What follows are excerpts from my journal that day:
After I arrived at the hospital, I noticed on my phone that my literary agent had called from New York. I called her back and learned that Beacon Press is very interested in making an offer for my manuscript. However, Gayatri Patnaik, the editor who is considering our proposal, wants to talk with me first. I explained to my agent that I’m at the hospital waiting for our grandchild to be born, which definitely caught her by surprise. I told her I’d call Gayatri if I got the chance.
She soon left me another message that I should not worry about calling Gayatri. I did anyway. The nurse said we still have plenty of time. Jolie’s going through contraction after contraction, but no pushing yet. It’s a little after noon. This seems like such a magic day that I’m not going to miss out on any of it. So I punched in the number for Beacon Press.
Gayatri apologized for interrupting such a special moment. I told her she isn’t interrupting at all; she’s part of it. “Welcome to the magic,” I said.
She explained that she’s leaving the country for two weeks but loves my book proposal. We talked about the the story, about Beacon Press, about what she has in mind for the process we would undertake together to transform my manuscript into a book.

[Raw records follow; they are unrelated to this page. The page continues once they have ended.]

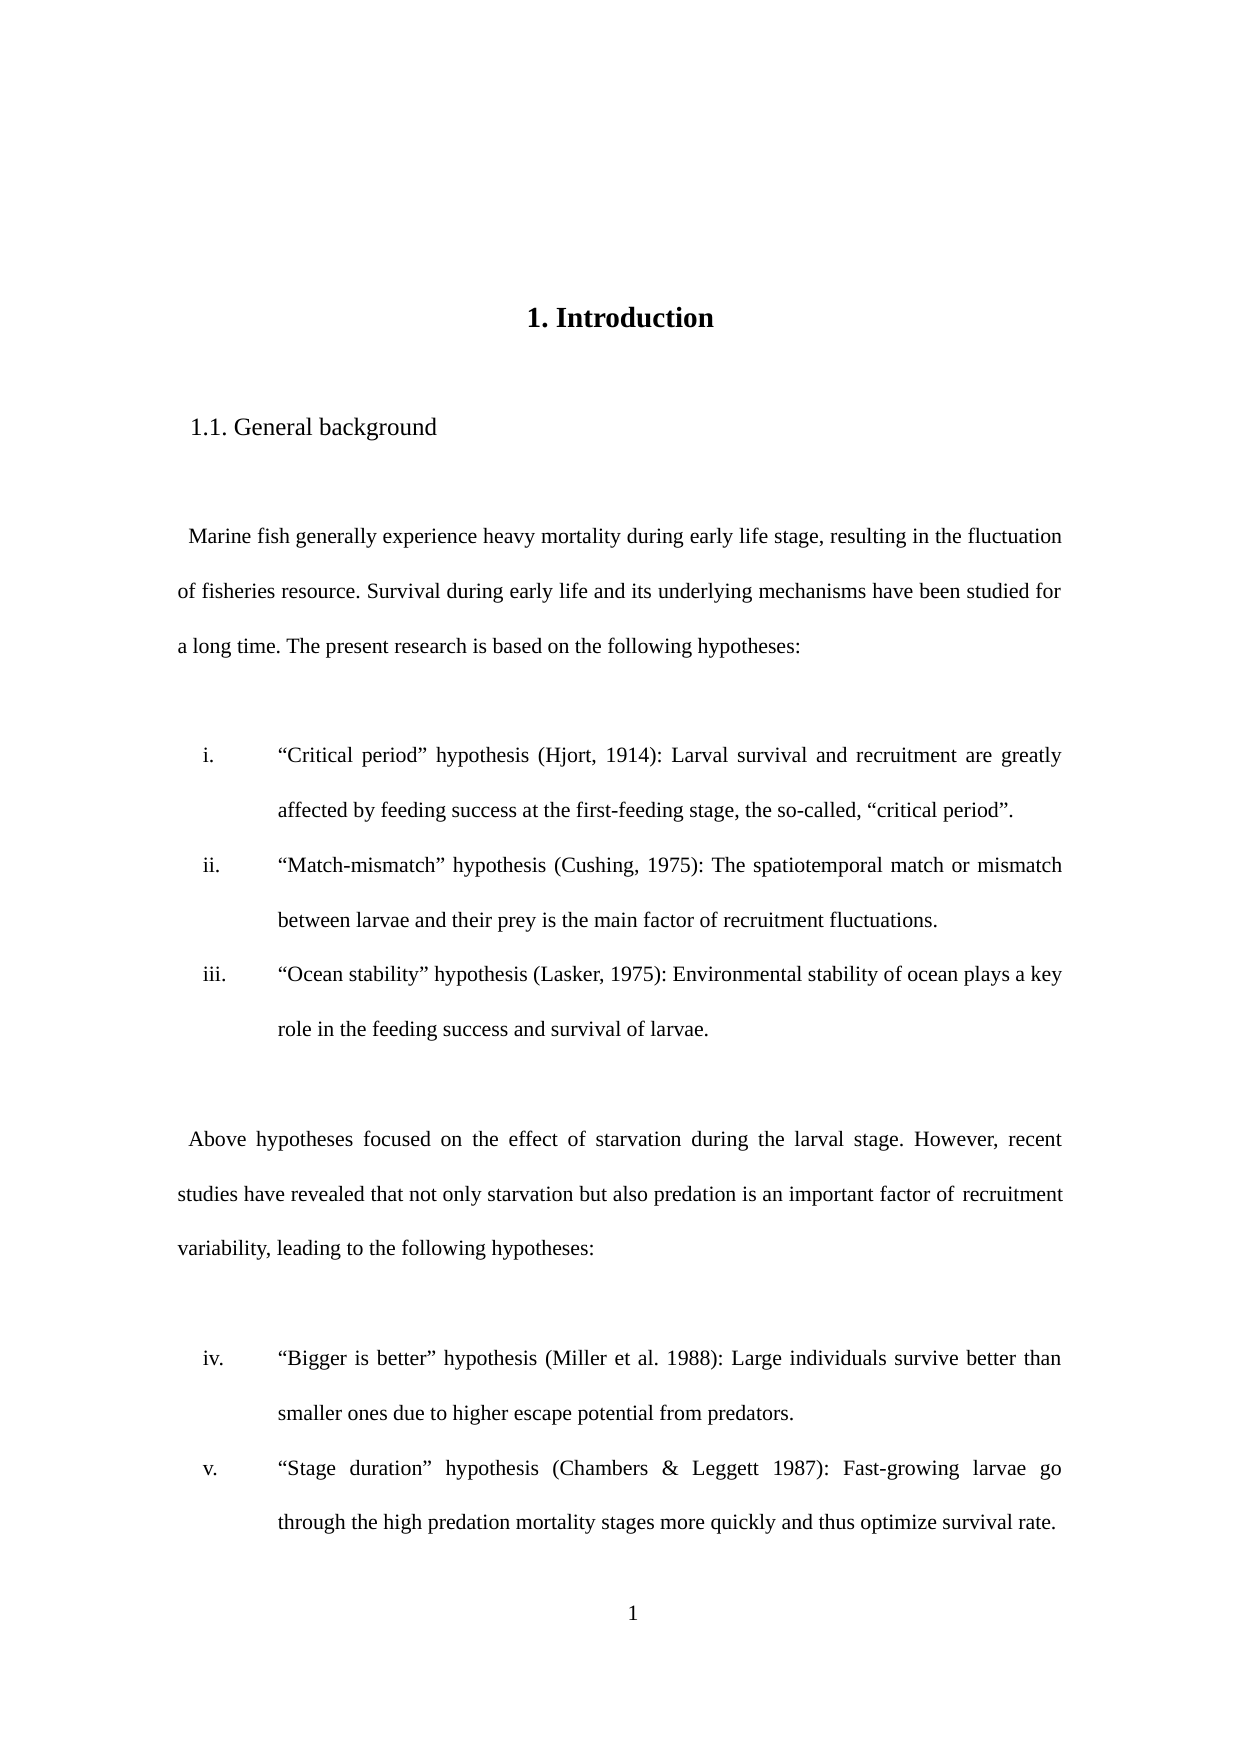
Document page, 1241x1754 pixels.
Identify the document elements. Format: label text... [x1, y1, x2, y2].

list “Match-mismatch” hypothesis (Cushing, 1975): The spatiotemporal match or mismatch between larvae and their prey is the main factor of recruitment fluctuations. [203, 837, 1063, 947]
text Marine fish generally experience heavy mortality during early life stage, resulting in the fluctuation of fisheries resource. Survival during early life and its underlying mechanisms have been studied for a long time. The present research is based on the following hypotheses: [177, 508, 1063, 673]
subtitle 1.1. General background [177, 399, 1063, 453]
subtitle 1. Introduction [177, 289, 1063, 344]
list “Critical period” hypothesis (Hjort, 1914): Larval survival and recruitment are greatly affected by feeding success at the first-feeding stage, the so-called, “critical period”. [203, 727, 1063, 837]
text Above hypotheses focused on the effect of starvation during the larval stage. However, recent studies have revealed that not only starvation but also predation is an important factor of recruitment variability, leading to the following hypotheses: [177, 1111, 1063, 1275]
list “Ocean stability” hypothesis (Lasker, 1975): Environmental stability of ocean plays a key role in the feeding success and survival of larvae. [203, 947, 1063, 1056]
list “Bigger is better” hypothesis (Miller et al. 1988): Large individuals survive better than smaller ones due to higher escape potential from predators. [203, 1330, 1063, 1440]
list “Stage duration” hypothesis (Chambers & Leggett 1987): Fast-growing larvae go through the high predation mortality stages more quickly and thus optimize survival rate. [203, 1440, 1063, 1549]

I immediately felt a powerful connection with Gayatri. The conversation was warm and easy. It felt like we’re on the same wavelength. Though the manuscript has been shopped to several other publishers, it would take a lot to convince me to consider any other publisher. The stars are aligned on this one.
Later in the day…
4:12pm: WE HAVE A BABY. Alison Ryan Heinly is born.
When the medical team finishes checking Ali out, they put a little cap on her head and wrap her in a blanket. They hand her to her daddy. I put my arm around Allen’s shoulder and just stare at this magic little angel. Allen and I both have joyous sniffles and tears in our eyes. I love this moment. I remember when I first met Shiloh [my oldest daughter] thirty years ago. There’s nothing like it in the world.
The sun shines bright through the blinds in the window, anointing Alison with its brilliant warmth. The following two days will be filled with clouds and rain. This moment is pure sunshine. Warm, bright, life-giving, life-affirming. Amazing; just like her. Allen hands Alison to Jolie.
After the amazing experience of childbirth and after leaving our kids at the hospital and returning home, I pondered all that had happened on February 9, 2007. I’m grateful and humbled by having witnessed Ali’s birth; the process of which is evidence of the ongoing human miracle of love and commitment. Our second grandchild has been born into a growing family of people who will love and care for her as long as we live. I’m also grateful and astounded that my lifelong dream of being a published author will finally come true.
Before I knew Ali would be born today, I pulled on a t-shirt from an old comic book series called Sandman. It features the character “Death” who says “You get what anyone gets. You get a lifetime.” I wore it in honor of my friends who had recently died. I’ll attend the funeral for one of them tomorrow.
But as it turns out, I guess the Universe knew what it was doing. This is a perfect message for a birth. We get a lifetime. There are no guarantees on the length or quality and we choose what we do with it. Alison Ryan Heinly will have her own choices to make.
I think of these things, and re-read my journal entries each year on Ali’s birthday because I’m still in awe of all that happened that day. As I now prepare for the publication of another book in October, I extend my gratitude once again to Gayatri Patnaik and everyone at Beacon Press for their commitment to making our world a better place for all of our grandchildren, and for believing in me.
We’re babysitting Ali and her sister Jammie this evening. We’ll take them to Ali’s favorite place for a healthy dessert: Cuppa Yo!. I can’t wait to sweep her up into my arms and give thanks once again. Here’s my final entry from five years ago:
Everyone else may call my granddaughter Alison or Ali. I’m torn between “lucky” and “miracle.”
…and a few hours later at Cuppa Yo, Ali and Papa… bliss!